Carlyle declined to comment.
CCP Fund IX is managed by London-based Charterhouse Capital Partners. Fund IX is a 2008-vintage fund that raised €4 billion, according to PEI data. The Canada Pension Plan Investment Board, the Washington State Investment Board and Portfolio Advisors also committed to the fund.
Charterhouse used Fund IX to invest in UK greeting card retailer Card Factory in 2010. The firm floated Card Factory on the London Stock Exchange in May of this year, but has retained a significant stake in the company, according to its website. Card Factory’s 225 pence IPO gave the company a £766 million market capitalisation. Although the company priced at the bottom of its 225 pence to 240 pence range, it reportedly allowed the firm to quadruple its initial investment in the company.
Still, in the middle of last year Charterhouse reportedly considered extending Fund IX’s investment period because it had only been able to deploy roughly 60 percent of the fund. It’s unclear if Charterhouse ever proceeded with the fund extension and the firm declined to comment.
Florida isn’t the first LP to sell its stake in Fund IX. In July, the State of Wisconsin Investment Board sold its stake to Adams Street Partners and in April, the National Pensions Reserve Fund of Ireland sold a portfolio of 24 fund interests, including Fund IX to Lexington Partners for €800 million.

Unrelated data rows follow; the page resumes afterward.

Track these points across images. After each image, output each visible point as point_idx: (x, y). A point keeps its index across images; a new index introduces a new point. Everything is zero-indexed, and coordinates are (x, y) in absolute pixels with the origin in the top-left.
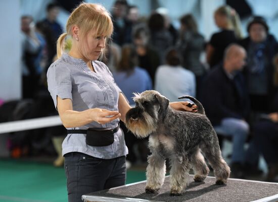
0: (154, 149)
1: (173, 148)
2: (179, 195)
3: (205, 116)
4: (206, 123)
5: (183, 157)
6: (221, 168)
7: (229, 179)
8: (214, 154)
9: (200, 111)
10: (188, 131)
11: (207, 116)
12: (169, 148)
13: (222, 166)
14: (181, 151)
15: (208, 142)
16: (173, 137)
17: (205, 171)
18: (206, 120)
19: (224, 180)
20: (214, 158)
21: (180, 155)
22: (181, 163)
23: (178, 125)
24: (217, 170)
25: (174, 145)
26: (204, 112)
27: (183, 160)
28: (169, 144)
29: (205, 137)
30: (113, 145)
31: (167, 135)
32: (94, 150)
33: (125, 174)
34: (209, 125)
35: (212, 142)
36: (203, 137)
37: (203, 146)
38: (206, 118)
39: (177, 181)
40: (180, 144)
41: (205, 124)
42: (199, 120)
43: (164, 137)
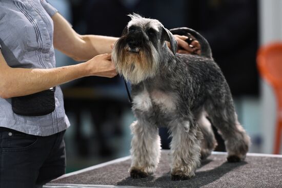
0: (142, 113)
1: (175, 108)
2: (185, 178)
3: (212, 59)
4: (215, 71)
5: (190, 122)
6: (236, 139)
7: (248, 154)
8: (226, 118)
9: (204, 52)
10: (193, 82)
11: (216, 61)
12: (169, 110)
13: (239, 136)
14: (186, 113)
15: (217, 100)
16: (174, 91)
17: (211, 144)
18: (214, 66)
19: (241, 156)
20: (227, 125)
21: (186, 119)
22: (188, 131)
23: (180, 73)
24: (230, 142)
25: (176, 104)
26: (211, 54)
27: (191, 126)
28: (168, 103)
29: (213, 92)
30: (53, 113)
31: (165, 89)
32: (26, 122)
33: (64, 159)
34: (219, 74)
35: (223, 101)
36: (210, 92)
37: (211, 107)
38: (215, 64)
39: (182, 159)
40: (185, 102)
41: (212, 72)
42: (204, 66)
43: (159, 93)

“Our decision to sell was based on a combination of factors, including strong pricing and a desire to rebalance and refocus our European private equity portfolio,” a spokesperson told Secondaries Investor. “We are reducing our exposure to large pan-European GPs and increasing our focus on smaller, regional or country specific funds in Europe.“
The Tallahassee-based pension has $181 billion of assets under management.